TASK TO COMPLETE
Present each line of the items below as an entry in a numbered list, leaving out any blank lines.

[Stored entries]
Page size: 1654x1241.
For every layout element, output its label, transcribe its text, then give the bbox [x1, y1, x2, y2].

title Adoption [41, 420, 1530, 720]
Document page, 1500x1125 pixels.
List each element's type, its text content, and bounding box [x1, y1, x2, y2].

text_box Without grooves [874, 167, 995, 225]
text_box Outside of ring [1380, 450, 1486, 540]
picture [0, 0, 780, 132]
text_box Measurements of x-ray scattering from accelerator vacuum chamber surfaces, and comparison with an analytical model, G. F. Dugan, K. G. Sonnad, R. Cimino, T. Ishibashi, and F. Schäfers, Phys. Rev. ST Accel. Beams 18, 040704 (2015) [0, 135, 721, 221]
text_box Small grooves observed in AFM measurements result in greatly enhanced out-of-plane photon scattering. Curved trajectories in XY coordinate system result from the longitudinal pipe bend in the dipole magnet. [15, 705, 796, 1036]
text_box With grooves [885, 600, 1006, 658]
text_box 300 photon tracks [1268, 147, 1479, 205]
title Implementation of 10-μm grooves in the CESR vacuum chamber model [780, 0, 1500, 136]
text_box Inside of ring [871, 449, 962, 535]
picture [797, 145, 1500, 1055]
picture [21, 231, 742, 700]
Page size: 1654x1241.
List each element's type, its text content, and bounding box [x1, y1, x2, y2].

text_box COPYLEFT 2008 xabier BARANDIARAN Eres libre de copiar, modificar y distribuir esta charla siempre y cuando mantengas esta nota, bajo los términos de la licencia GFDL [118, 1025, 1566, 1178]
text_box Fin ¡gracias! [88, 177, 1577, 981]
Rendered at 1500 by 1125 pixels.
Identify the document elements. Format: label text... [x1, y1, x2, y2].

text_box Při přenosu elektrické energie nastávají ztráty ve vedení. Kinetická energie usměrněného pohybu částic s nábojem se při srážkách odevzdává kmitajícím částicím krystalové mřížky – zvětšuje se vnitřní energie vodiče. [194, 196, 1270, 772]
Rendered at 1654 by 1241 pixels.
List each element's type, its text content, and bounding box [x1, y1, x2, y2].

ANSWER TO THE PROBLEM
1. Page size: 1654x1241.
2. For every layout element, output its label, transcribe its text, then give the bbox [x1, y1, x2, y2].
3. title Adoption [41, 420, 1530, 720]
4. Document page, 1500x1125 pixels.
5. List each element's type, its text content, and bounding box [x1, y1, x2, y2].
6. text_box Without grooves [874, 167, 995, 225]
7. text_box Outside of ring [1380, 450, 1486, 540]
8. picture [0, 0, 780, 132]
9. text_box Measurements of x-ray scattering from accelerator vacuum chamber surfaces, and comparison with an analytical model, G. F. Dugan, K. G. Sonnad, R. Cimino, T. Ishibashi, and F. Schäfers, Phys. Rev. ST Accel. Beams 18, 040704 (2015) [0, 135, 721, 221]
10. text_box Small grooves observed in AFM measurements result in greatly enhanced out-of-plane photon scattering. Curved trajectories in XY coordinate system result from the longitudinal pipe bend in the dipole magnet. [15, 705, 796, 1036]
11. text_box With grooves [885, 600, 1006, 658]
12. text_box 300 photon tracks [1268, 147, 1479, 205]
13. title Implementation of 10-μm grooves in the CESR vacuum chamber model [780, 0, 1500, 136]
14. text_box Inside of ring [871, 449, 962, 535]
15. picture [797, 145, 1500, 1055]
16. picture [21, 231, 742, 700]
17. Page size: 1654x1241.
18. List each element's type, its text content, and bounding box [x1, y1, x2, y2].
19. text_box COPYLEFT 2008 xabier BARANDIARAN Eres libre de copiar, modificar y distribuir esta charla siempre y cuando mantengas esta nota, bajo los términos de la licencia GFDL [118, 1025, 1566, 1178]
20. text_box Fin ¡gracias! [88, 177, 1577, 981]
21. Rendered at 1500 by 1125 pixels.
22. Identify the document elements. Format: label text... [x1, y1, x2, y2].
23. text_box Při přenosu elektrické energie nastávají ztráty ve vedení. Kinetická energie usměrněného pohybu částic s nábojem se při srážkách odevzdává kmitajícím částicím krystalové mřížky – zvětšuje se vnitřní energie vodiče. [194, 196, 1270, 772]
24. Rendered at 1654 by 1241 pixels.
25. List each element's type, its text content, and bounding box [x1, y1, x2, y2].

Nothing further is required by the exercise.